HATI rajanya diri. Hati yang mengendalikan tubuh seseorang untuk melakukan sesuatu. “Segumpal daging yang apabila baik, maka baiklah seluruh tubuh dan apabila rusak, maka rusaklah seluruh tubuh,” begitulah dawuh Rasulullah Muhammad saw.
Ibarat cermin, hati adalah sarana memantulnya pancaran (sinar) keagungan Allah swt. dalam diri hamba-Nya. Jika hati dikotori oleh debu-debu atau keruh, maka keruh dan tak jelas pula pancaran yang akan dipantulkan. P
ancaran keagungan tersebut kemudian termanifestasi kepada seluruh gerak-gerik tubuh dan anggota badan hamba tersebut. Debu-debu dan keruh itu ibarat maksiat, dan pembersihnya adalah ibadah. Pancaran itulah fitrah manusia, yang bernama nuurooniyy (baca: nurani) sejenis cahaya. Tak jarang kita memadankan dua kata itu; hati dan nurani menjadi hati nurani.
BACA JUGA: Maulana Jalaludin Rumi, Sang Pujangga Cinta
Salah satu asma Allah adalah an-Nur, memancarkan cahaya. Al-Qur’an menggambarkan Cahaya-Nya dapat menerangi langit dan bumi, ibarat pelita di dalam kaca, ibarat bintang kejora dan mutiara yang memancarkan sinar yang sangat terang benderang, yang dinyalakan dengan bahan bakar minyak zaitun murni, yang minyaknya saja bisa menerangi meskipun tak ada api. Cahaya yang sangat sempurna, cahaya di atas cahaya. (An-Nur ayat 35).

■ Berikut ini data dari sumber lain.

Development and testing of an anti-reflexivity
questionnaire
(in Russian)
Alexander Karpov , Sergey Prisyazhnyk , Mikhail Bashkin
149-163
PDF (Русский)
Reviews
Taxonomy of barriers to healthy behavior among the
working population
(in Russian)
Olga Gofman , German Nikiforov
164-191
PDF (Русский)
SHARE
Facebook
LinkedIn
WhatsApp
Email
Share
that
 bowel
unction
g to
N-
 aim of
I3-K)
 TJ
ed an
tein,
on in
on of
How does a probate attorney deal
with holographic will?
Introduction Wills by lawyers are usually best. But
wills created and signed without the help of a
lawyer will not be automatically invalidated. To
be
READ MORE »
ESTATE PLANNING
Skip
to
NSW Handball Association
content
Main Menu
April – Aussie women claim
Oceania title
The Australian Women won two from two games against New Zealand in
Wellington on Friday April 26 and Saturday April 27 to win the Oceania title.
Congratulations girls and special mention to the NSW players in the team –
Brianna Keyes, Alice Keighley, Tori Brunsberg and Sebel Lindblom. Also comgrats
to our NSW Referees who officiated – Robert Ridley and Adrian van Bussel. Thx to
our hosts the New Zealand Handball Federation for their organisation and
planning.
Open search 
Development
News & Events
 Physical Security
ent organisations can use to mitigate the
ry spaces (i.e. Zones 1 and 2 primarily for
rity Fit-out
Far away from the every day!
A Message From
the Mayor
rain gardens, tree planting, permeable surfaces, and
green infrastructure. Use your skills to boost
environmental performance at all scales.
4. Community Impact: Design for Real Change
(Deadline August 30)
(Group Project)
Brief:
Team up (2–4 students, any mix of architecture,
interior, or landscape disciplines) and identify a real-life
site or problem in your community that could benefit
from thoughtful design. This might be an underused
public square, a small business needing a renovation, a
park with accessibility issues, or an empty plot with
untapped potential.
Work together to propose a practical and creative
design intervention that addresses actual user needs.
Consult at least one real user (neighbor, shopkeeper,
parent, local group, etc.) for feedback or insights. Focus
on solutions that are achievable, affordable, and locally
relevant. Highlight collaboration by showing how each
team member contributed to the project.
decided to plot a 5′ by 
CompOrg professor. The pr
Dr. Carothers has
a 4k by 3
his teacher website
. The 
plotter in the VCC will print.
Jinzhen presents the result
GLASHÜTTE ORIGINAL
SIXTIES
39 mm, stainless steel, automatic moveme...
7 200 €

Cahaya agung tersebut dapat terpancar lewat hati menjadi tingkah laku hamba Allah yang memiliki hati bersih dan kuat. Yang dapat menggerakkan tubuh untuk melakukan kebaikan dan perubahan.
Hati dan pendidikan
Namun, hati yang bersih dan kuat serta pantas memancarkan cahaya keagungan Allah tak bisa begitu saja kita dapatkan. Hati perlu didukung dan diasupi penunjang yang merupakan pendidikan. Semakin baik pendidikan yang menunjang, maka semakin baik pula hati
“Pendidikan adalah hal yang sangat menunjang hati, yang mempengaruhi hati.,” tutur Ustaz Abdul Jalil, Pembina Yayasan Darul Falah Jatiluhur di kediamannya. “Pendidikan Aqidah, yang paling penting pertama yang menentukan keyakinan hati.”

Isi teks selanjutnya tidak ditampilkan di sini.